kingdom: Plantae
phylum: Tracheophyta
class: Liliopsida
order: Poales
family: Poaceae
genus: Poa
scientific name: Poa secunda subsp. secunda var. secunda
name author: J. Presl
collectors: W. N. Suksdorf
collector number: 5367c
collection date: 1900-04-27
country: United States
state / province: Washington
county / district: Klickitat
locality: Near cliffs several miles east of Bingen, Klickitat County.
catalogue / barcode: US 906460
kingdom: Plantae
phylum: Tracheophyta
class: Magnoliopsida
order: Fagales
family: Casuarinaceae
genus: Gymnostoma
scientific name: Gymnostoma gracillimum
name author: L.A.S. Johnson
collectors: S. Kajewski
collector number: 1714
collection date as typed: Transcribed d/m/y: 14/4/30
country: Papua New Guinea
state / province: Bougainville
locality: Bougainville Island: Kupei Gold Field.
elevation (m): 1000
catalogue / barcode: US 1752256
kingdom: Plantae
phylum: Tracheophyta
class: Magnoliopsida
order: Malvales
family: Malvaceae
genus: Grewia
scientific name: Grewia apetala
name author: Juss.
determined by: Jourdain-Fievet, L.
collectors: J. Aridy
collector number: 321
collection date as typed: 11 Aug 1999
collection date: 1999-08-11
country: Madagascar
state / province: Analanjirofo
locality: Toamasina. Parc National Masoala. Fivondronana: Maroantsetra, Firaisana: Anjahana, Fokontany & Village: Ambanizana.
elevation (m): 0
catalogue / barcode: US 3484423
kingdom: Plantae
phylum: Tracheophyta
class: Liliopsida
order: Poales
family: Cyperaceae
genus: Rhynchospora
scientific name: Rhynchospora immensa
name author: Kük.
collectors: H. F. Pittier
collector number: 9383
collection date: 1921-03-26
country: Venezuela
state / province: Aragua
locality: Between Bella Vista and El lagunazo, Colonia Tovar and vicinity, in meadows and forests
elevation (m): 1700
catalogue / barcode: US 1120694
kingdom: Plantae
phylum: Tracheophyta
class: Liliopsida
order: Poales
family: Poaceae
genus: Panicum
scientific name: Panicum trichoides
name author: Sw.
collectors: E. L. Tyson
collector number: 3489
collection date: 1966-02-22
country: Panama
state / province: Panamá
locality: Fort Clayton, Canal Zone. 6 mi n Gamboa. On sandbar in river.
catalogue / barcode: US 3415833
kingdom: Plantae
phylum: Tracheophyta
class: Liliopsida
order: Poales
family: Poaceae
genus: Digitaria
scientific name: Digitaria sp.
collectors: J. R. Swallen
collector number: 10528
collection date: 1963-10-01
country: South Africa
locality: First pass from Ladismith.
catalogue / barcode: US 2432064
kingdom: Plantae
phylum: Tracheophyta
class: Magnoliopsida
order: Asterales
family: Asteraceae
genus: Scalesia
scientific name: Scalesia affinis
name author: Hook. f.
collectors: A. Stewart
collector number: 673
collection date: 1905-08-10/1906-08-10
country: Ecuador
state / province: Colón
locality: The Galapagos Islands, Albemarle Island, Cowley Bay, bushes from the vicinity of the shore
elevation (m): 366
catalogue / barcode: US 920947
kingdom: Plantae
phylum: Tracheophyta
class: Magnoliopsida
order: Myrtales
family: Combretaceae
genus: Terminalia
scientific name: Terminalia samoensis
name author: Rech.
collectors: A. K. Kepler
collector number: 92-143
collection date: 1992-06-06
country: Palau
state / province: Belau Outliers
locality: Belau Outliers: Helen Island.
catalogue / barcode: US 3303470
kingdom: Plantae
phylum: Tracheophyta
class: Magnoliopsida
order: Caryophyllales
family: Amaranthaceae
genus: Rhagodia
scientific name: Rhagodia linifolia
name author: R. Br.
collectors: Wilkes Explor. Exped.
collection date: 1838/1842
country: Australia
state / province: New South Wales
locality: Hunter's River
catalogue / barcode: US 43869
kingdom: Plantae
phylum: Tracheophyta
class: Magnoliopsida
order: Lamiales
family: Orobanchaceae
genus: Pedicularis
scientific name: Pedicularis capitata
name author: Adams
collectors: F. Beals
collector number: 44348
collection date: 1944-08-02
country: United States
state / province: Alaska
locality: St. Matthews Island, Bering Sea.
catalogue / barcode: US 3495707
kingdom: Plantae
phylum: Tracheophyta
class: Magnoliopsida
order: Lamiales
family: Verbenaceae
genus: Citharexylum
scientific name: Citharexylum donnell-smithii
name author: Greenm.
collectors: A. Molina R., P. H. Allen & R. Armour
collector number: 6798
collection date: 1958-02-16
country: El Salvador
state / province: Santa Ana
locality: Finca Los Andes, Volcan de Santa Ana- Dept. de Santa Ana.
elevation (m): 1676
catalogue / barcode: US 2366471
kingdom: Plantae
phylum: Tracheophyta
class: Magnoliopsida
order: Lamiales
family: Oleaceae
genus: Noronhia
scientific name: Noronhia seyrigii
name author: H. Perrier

**Zadanie do wykonania**
Przekształć wszystkie wiersze powyższego materiału w listę numerowaną, pomijając puste wiersze.

**Wynik**
1. kingdom: Plantae
2. phylum: Tracheophyta
3. class: Liliopsida
4. order: Poales
5. family: Poaceae
6. genus: Poa
7. scientific name: Poa secunda subsp. secunda var. secunda
8. name author: J. Presl
9. collectors: W. N. Suksdorf
10. collector number: 5367c
11. collection date: 1900-04-27
12. country: United States
13. state / province: Washington
14. county / district: Klickitat
15. locality: Near cliffs several miles east of Bingen, Klickitat County.
16. catalogue / barcode: US 906460
17. kingdom: Plantae
18. phylum: Tracheophyta
19. class: Magnoliopsida
20. order: Fagales
21. family: Casuarinaceae
22. genus: Gymnostoma
23. scientific name: Gymnostoma gracillimum
24. name author: L.A.S. Johnson
25. collectors: S. Kajewski
26. collector number: 1714
27. collection date as typed: Transcribed d/m/y: 14/4/30
28. country: Papua New Guinea
29. state / province: Bougainville
30. locality: Bougainville Island: Kupei Gold Field.
31. elevation (m): 1000
32. catalogue / barcode: US 1752256
33. kingdom: Plantae
34. phylum: Tracheophyta
35. class: Magnoliopsida
36. order: Malvales
37. family: Malvaceae
38. genus: Grewia
39. scientific name: Grewia apetala
40. name author: Juss.
41. determined by: Jourdain-Fievet, L.
42. collectors: J. Aridy
43. collector number: 321
44. collection date as typed: 11 Aug 1999
45. collection date: 1999-08-11
46. country: Madagascar
47. state / province: Analanjirofo
48. locality: Toamasina. Parc National Masoala. Fivondronana: Maroantsetra, Firaisana: Anjahana, Fokontany & Village: Ambanizana.
49. elevation (m): 0
50. catalogue / barcode: US 3484423
51. kingdom: Plantae
52. phylum: Tracheophyta
53. class: Liliopsida
54. order: Poales
55. family: Cyperaceae
56. genus: Rhynchospora
57. scientific name: Rhynchospora immensa
58. name author: Kük.
59. collectors: H. F. Pittier
60. collector number: 9383
61. collection date: 1921-03-26
62. country: Venezuela
63. state / province: Aragua
64. locality: Between Bella Vista and El lagunazo, Colonia Tovar and vicinity, in meadows and forests
65. elevation (m): 1700
66. catalogue / barcode: US 1120694
67. kingdom: Plantae
68. phylum: Tracheophyta
69. class: Liliopsida
70. order: Poales
71. family: Poaceae
72. genus: Panicum
73. scientific name: Panicum trichoides
74. name author: Sw.
75. collectors: E. L. Tyson
76. collector number: 3489
77. collection date: 1966-02-22
78. country: Panama
79. state / province: Panamá
80. locality: Fort Clayton, Canal Zone. 6 mi n Gamboa. On sandbar in river.
81. catalogue / barcode: US 3415833
82. kingdom: Plantae
83. phylum: Tracheophyta
84. class: Liliopsida
85. order: Poales
86. family: Poaceae
87. genus: Digitaria
88. scientific name: Digitaria sp.
89. collectors: J. R. Swallen
90. collector number: 10528
91. collection date: 1963-10-01
92. country: South Africa
93. locality: First pass from Ladismith.
94. catalogue / barcode: US 2432064
95. kingdom: Plantae
96. phylum: Tracheophyta
97. class: Magnoliopsida
98. order: Asterales
99. family: Asteraceae
100. genus: Scalesia
101. scientific name: Scalesia affinis
102. name author: Hook. f.
103. collectors: A. Stewart
104. collector number: 673
105. collection date: 1905-08-10/1906-08-10
106. country: Ecuador
107. state / province: Colón
108. locality: The Galapagos Islands, Albemarle Island, Cowley Bay, bushes from the vicinity of the shore
109. elevation (m): 366
110. catalogue / barcode: US 920947
111. kingdom: Plantae
112. phylum: Tracheophyta
113. class: Magnoliopsida
114. order: Myrtales
115. family: Combretaceae
116. genus: Terminalia
117. scientific name: Terminalia samoensis
118. name author: Rech.
119. collectors: A. K. Kepler
120. collector number: 92-143
121. collection date: 1992-06-06
122. country: Palau
123. state / province: Belau Outliers
124. locality: Belau Outliers: Helen Island.
125. catalogue / barcode: US 3303470
126. kingdom: Plantae
127. phylum: Tracheophyta
128. class: Magnoliopsida
129. order: Caryophyllales
130. family: Amaranthaceae
131. genus: Rhagodia
132. scientific name: Rhagodia linifolia
133. name author: R. Br.
134. collectors: Wilkes Explor. Exped.
135. collection date: 1838/1842
136. country: Australia
137. state / province: New South Wales
138. locality: Hunter's River
139. catalogue / barcode: US 43869
140. kingdom: Plantae
141. phylum: Tracheophyta
142. class: Magnoliopsida
143. order: Lamiales
144. family: Orobanchaceae
145. genus: Pedicularis
146. scientific name: Pedicularis capitata
147. name author: Adams
148. collectors: F. Beals
149. collector number: 44348
150. collection date: 1944-08-02
151. country: United States
152. state / province: Alaska
153. locality: St. Matthews Island, Bering Sea.
154. catalogue / barcode: US 3495707
155. kingdom: Plantae
156. phylum: Tracheophyta
157. class: Magnoliopsida
158. order: Lamiales
159. family: Verbenaceae
160. genus: Citharexylum
161. scientific name: Citharexylum donnell-smithii
162. name author: Greenm.
163. collectors: A. Molina R., P. H. Allen & R. Armour
164. collector number: 6798
165. collection date: 1958-02-16
166. country: El Salvador
167. state / province: Santa Ana
168. locality: Finca Los Andes, Volcan de Santa Ana- Dept. de Santa Ana.
169. elevation (m): 1676
170. catalogue / barcode: US 2366471
171. kingdom: Plantae
172. phylum: Tracheophyta
173. class: Magnoliopsida
174. order: Lamiales
175. family: Oleaceae
176. genus: Noronhia
177. scientific name: Noronhia seyrigii
178. name author: H. Perrier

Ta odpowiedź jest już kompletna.